5 - os evangélicos de esquerda são fundamentais para alargar a base social;

6 - diálogo não ameaça o Estado laico. O laicismo "agressivo" exclui as motivações religiosas da esfera pública, mas o "plural" entende que ter atores políticos motivados por religião é diferente da absorção religiosa do Estado.

As bases do diálogo são história e Bíblia. Das grandes religiões, o protestantismo, inclusive evangélico, tem a história mais próxima à democracia. Ampliação do sufrágio, direitos inalienáveis e Estado não confessional tiveram seus primeiros defensores entre dissidentes protestantes do século 17. Um deles disse: "O Estado não deve ser cristão, mas meramente natural, humano e civil". É possível dialogar em termos de origens e fundamento doutrinário evangélico.

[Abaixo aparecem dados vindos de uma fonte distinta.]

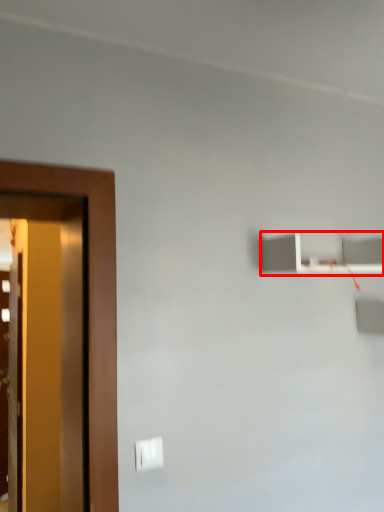
Question: From the image's perspective, considering the relative positions of shelf (annotated by the red box) and light switch in the image provided, where is shelf (annotated by the red box) located with respect to the staircase?

Choices:
 (A) above
 (B) below

Answer: (A)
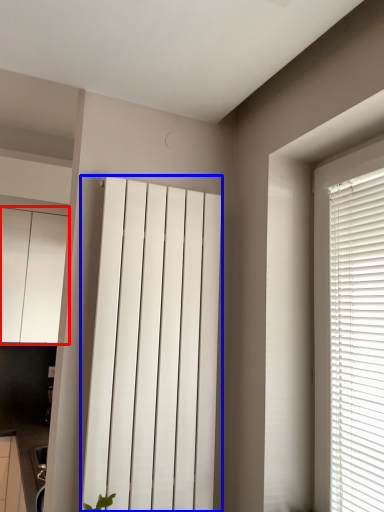
Question: Which of the following is the closest to the observer, cabinetry (highlighted by a red box) or curtain (highlighted by a blue box)?

Choices:
 (A) cabinetry
 (B) curtain

Answer: (B)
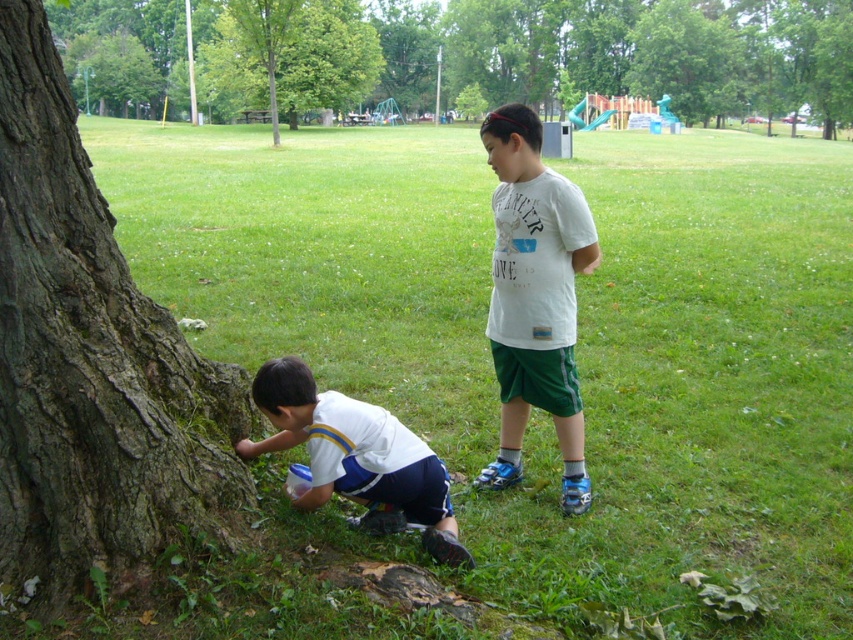
Can you confirm if brown rough bark tree trunk at lower left is shorter than green leafy tree at upper center?

Correct, brown rough bark tree trunk at lower left is not as tall as green leafy tree at upper center.

Is brown rough bark tree trunk at lower left above green leafy tree at upper center?

No, brown rough bark tree trunk at lower left is not above green leafy tree at upper center.

Who is more distant from viewer, (x=212, y=376) or (x=222, y=99)?

Positioned behind is point (x=222, y=99).

The width and height of the screenshot is (853, 640). I want to click on brown rough bark tree trunk at lower left, so click(91, 364).

Between smooth bark tree at left and green leafy tree at upper center, which one is positioned lower?

green leafy tree at upper center is lower down.

Who is more forward, (x=431, y=33) or (x=334, y=83)?

Positioned in front is point (x=334, y=83).

At what (x,y) coordinates should I click in order to perform the action: click on smooth bark tree at left. Please return your answer as a coordinate pair (x, y). This screenshot has height=640, width=853. Looking at the image, I should click on (532, 56).

Does green grass at lower left appear over white matte shirt at lower left?

Correct, green grass at lower left is located above white matte shirt at lower left.

Who is shorter, green grass at lower left or white matte shirt at lower left?

Standing shorter between the two is white matte shirt at lower left.

Does point (196, 240) come closer to viewer compared to point (245, 458)?

No.

Where is `green grass at lower left`? Image resolution: width=853 pixels, height=640 pixels. green grass at lower left is located at coordinates (577, 344).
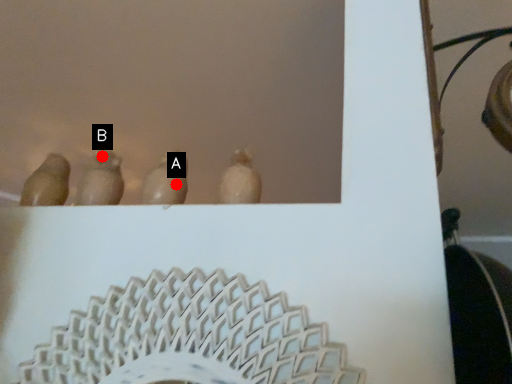
Question: Two points are circled on the image, labeled by A and B beside each circle. Among these points, which one is nearest to the camera?

Choices:
 (A) A is closer
 (B) B is closer

Answer: (A)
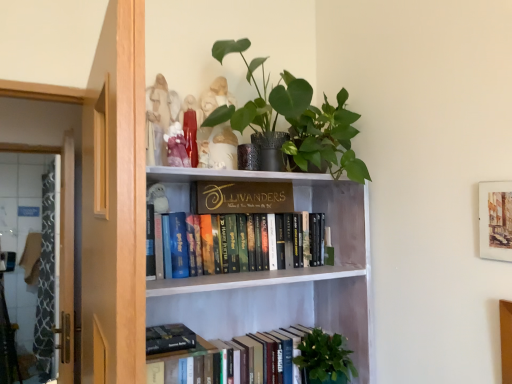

O diálogo encontra obstáculos: dos que veem seu papel público como de policial moralista; e do fechamento sectário que impossibilita diálogo. Mas o fechamento é criação sociológica contingente.
Em vez de dizer que não adianta dialogar com os 30% da população que é evangélica, o que decreta a morte iminente da democracia brasileira, é melhor engajar-se na tarefa imperativa de traduzir a mensagem.